Eine Begehung ist für einen Betriebsarzt aber z. B. dann sinnvoll, wenn

  • es einen konkreten Beratungsanlass gibt, z. B. bezogen auf einen einzelnen Beschäftigten oder auf bestimmte, aufgetretene Beschwerden,
  • dieser sich im Rahmen der Gefährdungsbeurteilung gezielt ein Bild von Arbeitsplätzen machen möchte,
  • es um Planung und Einrichtung von neuartigen Arbeitsplätzen geht.

Begehungen, die routinemäßig mit dem formalistischen Hinweis auf die Aufgaben des Betriebsarztes nach ASiG durchgeführt werden, bringen den Arbeitsschutzstand eines Unternehmens wenig weiter. Arbeitsbedingungen werden nicht dadurch verbessert, dass ein Betriebsarzt durch die Räume geht.

 
Achtung

"Da guckt doch sonst keiner hin!"

Mit dieser Begründung wird viel Wert darauf gelegt, dass in regelmäßigen Abständen Fachexperten (extern oder intern) Arbeitsplätze in Augenschein nehmen.

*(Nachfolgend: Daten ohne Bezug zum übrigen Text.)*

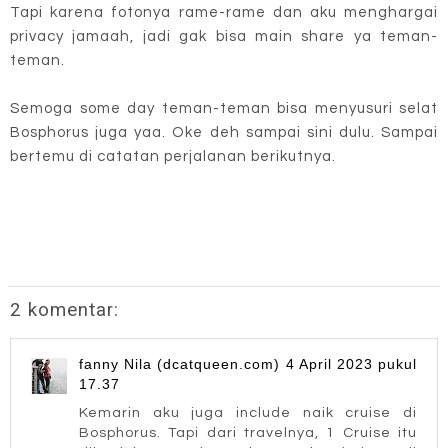
Tapi karena fotonya rame-rame dan aku menghargai
privacy jamaah, jadi gak bisa main share ya teman-
teman.
Semoga some day teman-teman bisa menyusuri selat
Bosphorus juga yaa. Oke deh sampai sini dulu. Sampai
bertemu di catatan perjalanan berikutnya.
2 komentar:
fanny Nila (dcatqueen.com)
4 April 2023 pukul
17.37
Kemarin aku juga include naik cruise di
Bosphorus. Tapi dari travelnya, 1 Cruise itu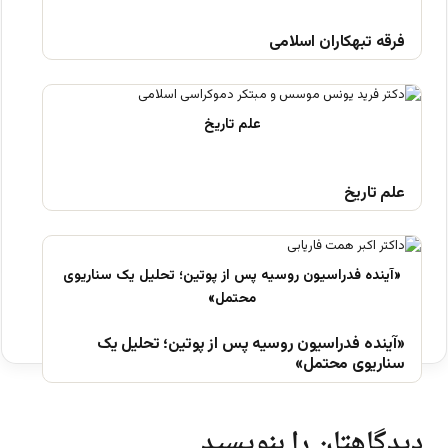
فرقه تبهکاران اسلامی
علم تاریخ
«آینده فدراسیون روسیه پس از پوتین؛ تحلیل یک
سناریوی محتمل»
دیدگاهتان را بنویسید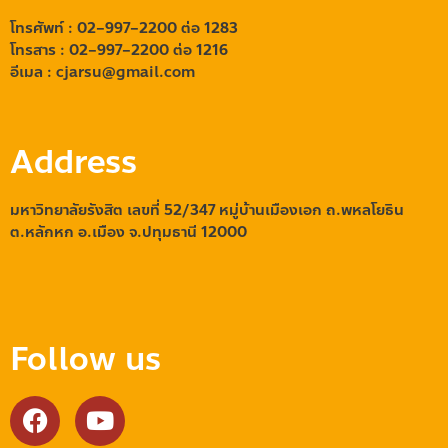
โทรศัพท์ : 02
–
997
–
2200
ต่อ 1283
โทรสาร : 02
–
997
–
2200 ต่อ 1216
อีเมล
:
cjarsu@gmail
.
com
Address
มหาวิทยาลัยรังสิต เลขที่ 52/347 หมู่บ้านเมืองเอก ถ.พหลโยธิน
ต.หลักหก อ.เมือง จ.ปทุมธานี 12000
Follow us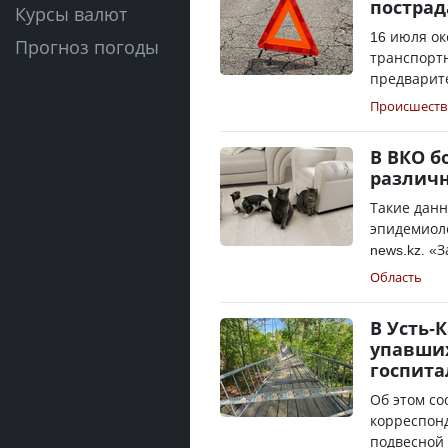
пострад
Курсы валют
16 июля ок
Прогноз погоды
транспортн
предварите
Происшеств
В ВКО б
различ
Такие дан
эпидемиоло
news.kz. «З
Область
В Усть-
упавших
госпит
Об этом со
корреспон
подвесной 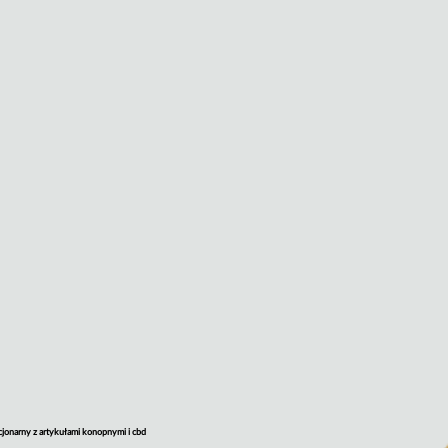
cjonarny z artykułami konopnymi i cbd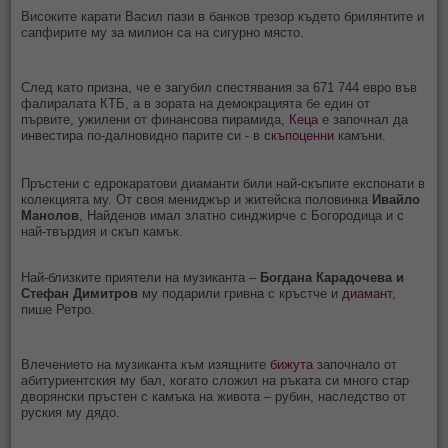
Високите карати Васил пази в банков трезор където брилянтите и
сапфирите му за милион са на сигурно място.
След като призна, че е загубил спестявания за 671 744 евро във
фалиралата КТБ, а в зората на демокрацията бе един от
първите, ужилени от финансова пирамида,
Кеца
е започнал да
инвестира по-далновидно парите си - в
скъпоценни
камъни.
Пръстени с едрокаратови диаманти били най-скъпите експонати в
колекцията му. От своя мениджър и житейска половинка
Ивайло
Манолов
, Найденов имал златно синджирче с Богородица и с
най-твърдия и скъп камък.
Най-близките приятели на музиканта –
Богдана Карадочева и
Стефан Димитров
му подарили гривна с кръстче и
диамант
,
пише Ретро.
Влечението на музиканта към изящните
бижута
започнало от
абитуриентския му бал, когато сложил на ръката си много стар
дворянски пръстен с камъка на живота – рубин, наследство от
руския му дядо.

Expertenbegehungen sind sicher hilfreich, aber an sich keine tragfähige Grundlage für eine gute Arbeitsschutzkultur im Unternehmen. Ausschlaggebend dafür ist primär die Motivation eines Unternehmens, seiner Führungskräfte und Beschäftigten, für sichere und gesunde Arbeitsplätze zu sorgen – weniger die Aufmerksamkeit von Fachexperten. In aller Regel sind die vor Ort Beschäftigten sehr gut in der Lage, relevante Arbeitsschutzmängel zu erkennen. Das muss ja auch so sein, denn es würde zu hohen Risiken führen, wenn Mängel jeweils erst dann erkannt und behoben würden, wenn sie im Rahmen einer Arbeitsschutzbegehung entdeckt werden.

Die Aufmerksamkeit, die nötig ist, damit Mängel wahrgenommen und behoben werden, die im Betriebsalltag manchmal übersehen werden, lässt sich durchaus auch im Rahmen von Gefährdungsbeurteilungsprozessen fördern, die nicht oder nicht nur in Präsenz stattfinden.